───── SUPPLIED INFORMATION ─────
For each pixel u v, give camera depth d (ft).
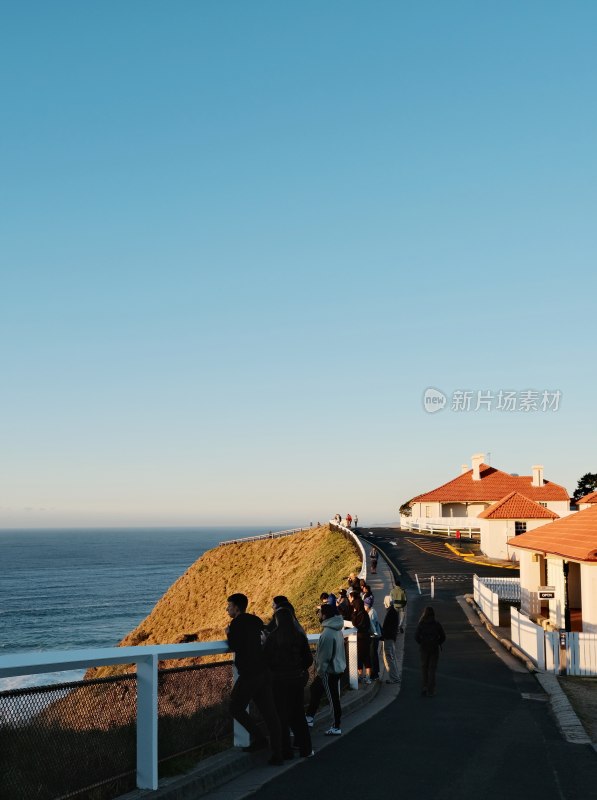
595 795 27.02
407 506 321.32
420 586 134.51
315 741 35.78
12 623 381.40
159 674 27.17
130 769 24.77
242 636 30.48
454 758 32.53
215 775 27.55
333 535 228.43
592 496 171.73
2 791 20.30
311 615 122.21
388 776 29.27
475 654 71.05
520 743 35.83
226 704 31.58
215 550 290.15
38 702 21.83
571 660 60.54
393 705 47.03
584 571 72.02
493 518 184.24
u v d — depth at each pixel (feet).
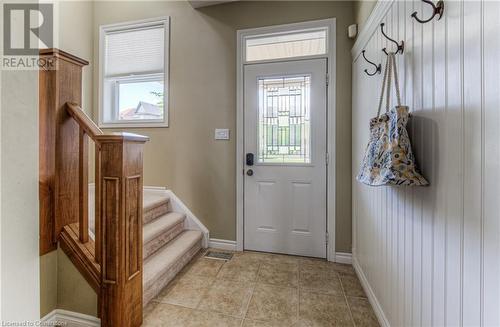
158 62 9.71
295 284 6.68
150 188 9.69
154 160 9.66
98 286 4.68
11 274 1.44
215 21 8.99
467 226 2.66
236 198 8.89
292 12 8.32
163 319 5.27
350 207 7.98
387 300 4.92
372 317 5.43
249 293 6.23
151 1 9.62
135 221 4.92
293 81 8.42
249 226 8.83
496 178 2.26
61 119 4.85
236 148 8.86
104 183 4.58
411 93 3.91
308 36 8.48
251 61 8.70
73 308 4.88
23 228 1.49
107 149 4.56
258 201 8.74
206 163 9.17
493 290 2.31
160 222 8.16
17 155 1.46
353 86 7.68
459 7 2.75
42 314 4.77
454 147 2.87
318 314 5.50
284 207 8.54
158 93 9.99
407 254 4.08
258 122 8.70
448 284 2.99
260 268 7.54
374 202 5.78
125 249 4.66
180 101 9.36
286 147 8.51
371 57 5.86
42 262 4.77
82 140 4.87
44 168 4.86
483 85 2.40
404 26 4.15
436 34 3.21
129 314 4.76
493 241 2.31
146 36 9.83
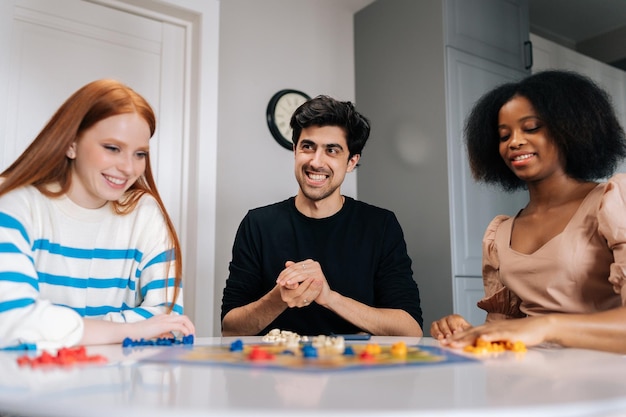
─────
• _THE TASK_: Show the lines of the entries that include the string "depth", copying each in full.

• _EXERCISE RESULT_:
For each pixel u v, give camera depth d (ft).
u v d — depth at each pixel (feet).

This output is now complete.